**Reading text:**
● ● ● ●
Set T consists of 100 consecutive odd integers. If k is an integer, which of the following CANNOT equal the median of set T?

A) k² - k - 6 B) k² + 8k + 15 C) 4k² + 4k + 1 D) k³ - 4k² - k E) 3k³ - 27k²

*Kudos for all correct solutions

If Set T consists of 100 Consecutive positive odd integers than the median will be even as mentioned above in solution.

But since it's not mentioned positive odd integers or negative odd integers, then there can be a case where the set can be this { -99, -97 ..... -3, -1, 1, 3......97, 99 } and median will be zero

Correct me if I am wrong!!

You're absolutely right. The median COULD equal zero.

We can see that answer choices A, B, D and E could equal zero, so we can eliminate them. Here's what I mean.
● ● ● ●
**Data entries:**
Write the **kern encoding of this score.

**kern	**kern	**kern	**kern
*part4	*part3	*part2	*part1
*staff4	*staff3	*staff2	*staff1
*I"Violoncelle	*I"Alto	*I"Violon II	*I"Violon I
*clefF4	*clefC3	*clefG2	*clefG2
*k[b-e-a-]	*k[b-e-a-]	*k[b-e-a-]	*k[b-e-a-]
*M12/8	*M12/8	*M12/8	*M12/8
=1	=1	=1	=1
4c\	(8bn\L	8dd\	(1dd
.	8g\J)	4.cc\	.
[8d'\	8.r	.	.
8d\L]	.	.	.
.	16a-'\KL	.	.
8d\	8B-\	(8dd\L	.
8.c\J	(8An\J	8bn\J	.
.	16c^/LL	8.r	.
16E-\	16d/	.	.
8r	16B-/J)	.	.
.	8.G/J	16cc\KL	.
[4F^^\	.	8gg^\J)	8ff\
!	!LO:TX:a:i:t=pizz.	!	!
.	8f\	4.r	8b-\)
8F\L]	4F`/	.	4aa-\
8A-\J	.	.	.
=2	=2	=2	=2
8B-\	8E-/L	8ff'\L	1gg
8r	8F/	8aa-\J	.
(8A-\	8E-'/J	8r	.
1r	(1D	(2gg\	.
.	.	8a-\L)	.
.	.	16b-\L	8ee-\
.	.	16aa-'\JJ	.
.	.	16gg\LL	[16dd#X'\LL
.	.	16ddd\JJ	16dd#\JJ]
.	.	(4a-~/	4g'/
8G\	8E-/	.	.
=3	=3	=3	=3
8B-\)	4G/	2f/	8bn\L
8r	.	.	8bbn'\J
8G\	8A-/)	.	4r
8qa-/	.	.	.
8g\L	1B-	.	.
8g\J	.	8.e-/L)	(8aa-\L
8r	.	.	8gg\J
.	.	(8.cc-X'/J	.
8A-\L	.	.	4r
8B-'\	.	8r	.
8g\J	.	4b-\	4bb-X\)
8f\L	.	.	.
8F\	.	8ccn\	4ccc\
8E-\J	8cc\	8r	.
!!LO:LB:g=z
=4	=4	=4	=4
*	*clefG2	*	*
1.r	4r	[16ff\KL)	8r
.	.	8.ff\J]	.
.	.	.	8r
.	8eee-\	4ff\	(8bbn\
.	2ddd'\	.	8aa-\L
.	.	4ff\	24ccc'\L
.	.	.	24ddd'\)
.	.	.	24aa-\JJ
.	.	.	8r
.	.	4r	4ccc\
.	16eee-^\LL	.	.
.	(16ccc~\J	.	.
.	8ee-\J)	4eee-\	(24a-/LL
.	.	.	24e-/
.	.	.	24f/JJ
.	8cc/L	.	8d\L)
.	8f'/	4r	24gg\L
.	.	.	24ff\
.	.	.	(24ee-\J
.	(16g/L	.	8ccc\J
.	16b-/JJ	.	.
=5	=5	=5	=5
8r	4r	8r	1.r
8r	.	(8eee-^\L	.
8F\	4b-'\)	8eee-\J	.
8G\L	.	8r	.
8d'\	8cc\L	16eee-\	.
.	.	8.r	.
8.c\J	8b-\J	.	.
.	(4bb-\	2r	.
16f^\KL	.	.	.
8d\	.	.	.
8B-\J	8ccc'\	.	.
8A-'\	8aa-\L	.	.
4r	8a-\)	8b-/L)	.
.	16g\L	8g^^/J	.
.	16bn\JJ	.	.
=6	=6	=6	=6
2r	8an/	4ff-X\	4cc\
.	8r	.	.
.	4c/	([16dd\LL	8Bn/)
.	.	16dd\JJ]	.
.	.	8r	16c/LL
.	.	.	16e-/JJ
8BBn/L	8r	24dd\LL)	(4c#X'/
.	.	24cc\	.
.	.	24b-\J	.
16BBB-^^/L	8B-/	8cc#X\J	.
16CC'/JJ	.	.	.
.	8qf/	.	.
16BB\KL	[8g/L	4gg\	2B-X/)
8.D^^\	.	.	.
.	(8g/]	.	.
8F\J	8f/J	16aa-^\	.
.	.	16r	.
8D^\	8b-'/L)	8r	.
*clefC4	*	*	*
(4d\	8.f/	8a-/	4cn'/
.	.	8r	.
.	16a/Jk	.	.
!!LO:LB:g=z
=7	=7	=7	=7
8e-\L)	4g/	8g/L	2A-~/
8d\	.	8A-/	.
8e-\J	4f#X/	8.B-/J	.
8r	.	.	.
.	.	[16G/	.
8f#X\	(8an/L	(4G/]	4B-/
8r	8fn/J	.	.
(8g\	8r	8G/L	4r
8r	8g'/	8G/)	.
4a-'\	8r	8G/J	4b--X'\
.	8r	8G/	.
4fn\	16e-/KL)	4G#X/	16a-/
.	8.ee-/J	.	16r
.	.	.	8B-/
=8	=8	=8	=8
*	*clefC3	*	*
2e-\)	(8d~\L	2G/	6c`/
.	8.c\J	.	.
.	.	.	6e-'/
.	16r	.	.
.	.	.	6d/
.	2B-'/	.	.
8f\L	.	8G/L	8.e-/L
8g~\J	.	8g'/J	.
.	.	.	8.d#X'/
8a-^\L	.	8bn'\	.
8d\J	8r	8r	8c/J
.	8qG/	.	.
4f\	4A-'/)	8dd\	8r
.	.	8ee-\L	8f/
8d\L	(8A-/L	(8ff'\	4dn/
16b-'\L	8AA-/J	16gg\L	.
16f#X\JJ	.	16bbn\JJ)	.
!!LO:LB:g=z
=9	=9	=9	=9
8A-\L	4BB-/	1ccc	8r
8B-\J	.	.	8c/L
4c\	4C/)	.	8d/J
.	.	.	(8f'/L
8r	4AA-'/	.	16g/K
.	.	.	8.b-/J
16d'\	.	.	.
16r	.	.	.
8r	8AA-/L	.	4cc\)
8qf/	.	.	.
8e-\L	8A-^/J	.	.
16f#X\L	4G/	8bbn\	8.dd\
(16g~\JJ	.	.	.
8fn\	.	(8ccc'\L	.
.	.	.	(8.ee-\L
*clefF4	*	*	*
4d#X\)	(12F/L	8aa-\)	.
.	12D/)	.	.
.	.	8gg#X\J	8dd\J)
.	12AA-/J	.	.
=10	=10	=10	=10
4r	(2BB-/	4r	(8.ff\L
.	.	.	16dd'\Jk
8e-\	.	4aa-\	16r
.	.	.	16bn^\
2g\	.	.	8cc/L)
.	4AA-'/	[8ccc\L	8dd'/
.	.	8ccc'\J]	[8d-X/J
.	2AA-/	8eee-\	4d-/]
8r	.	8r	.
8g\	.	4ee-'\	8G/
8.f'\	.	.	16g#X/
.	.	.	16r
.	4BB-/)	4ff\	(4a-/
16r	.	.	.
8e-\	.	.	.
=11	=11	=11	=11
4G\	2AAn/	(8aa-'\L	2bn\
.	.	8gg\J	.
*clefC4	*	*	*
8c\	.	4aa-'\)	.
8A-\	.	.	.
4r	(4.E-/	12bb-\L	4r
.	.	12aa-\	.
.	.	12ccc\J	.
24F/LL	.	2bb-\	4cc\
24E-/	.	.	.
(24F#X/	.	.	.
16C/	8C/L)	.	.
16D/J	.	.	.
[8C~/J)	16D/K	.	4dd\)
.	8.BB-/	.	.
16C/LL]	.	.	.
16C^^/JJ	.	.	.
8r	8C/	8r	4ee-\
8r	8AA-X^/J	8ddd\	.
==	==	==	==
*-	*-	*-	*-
● ● ● ●
**Exercise instructions:**
#1 In two sentences, summarize the thread about the median of set T.
#2 Reproduce the stretch of the thread about the median of set T from "If Set T consists" through "I am wrong!!".
The listing has nothing to do with the text.

**Task-by-task outputs:**
#1 The thread asks which of five expressions in an integer k cannot equal the median of a set T made of 100 consecutive odd integers. One reply points out that the set is not restricted to positive integers, so it could run from -99 to 99 with a median of zero, and another reply agrees and eliminates choices A, B, D and E because each of them could equal zero.

#2
If Set T consists of 100 Consecutive positive odd integers than the median will be even as mentioned above in solution.

But since it's not mentioned positive odd integers or negative odd integers, then there can be a case where the set can be this { -99, -97 ..... -3, -1, 1, 3......97, 99 } and median will be zero

Correct me if I am wrong!!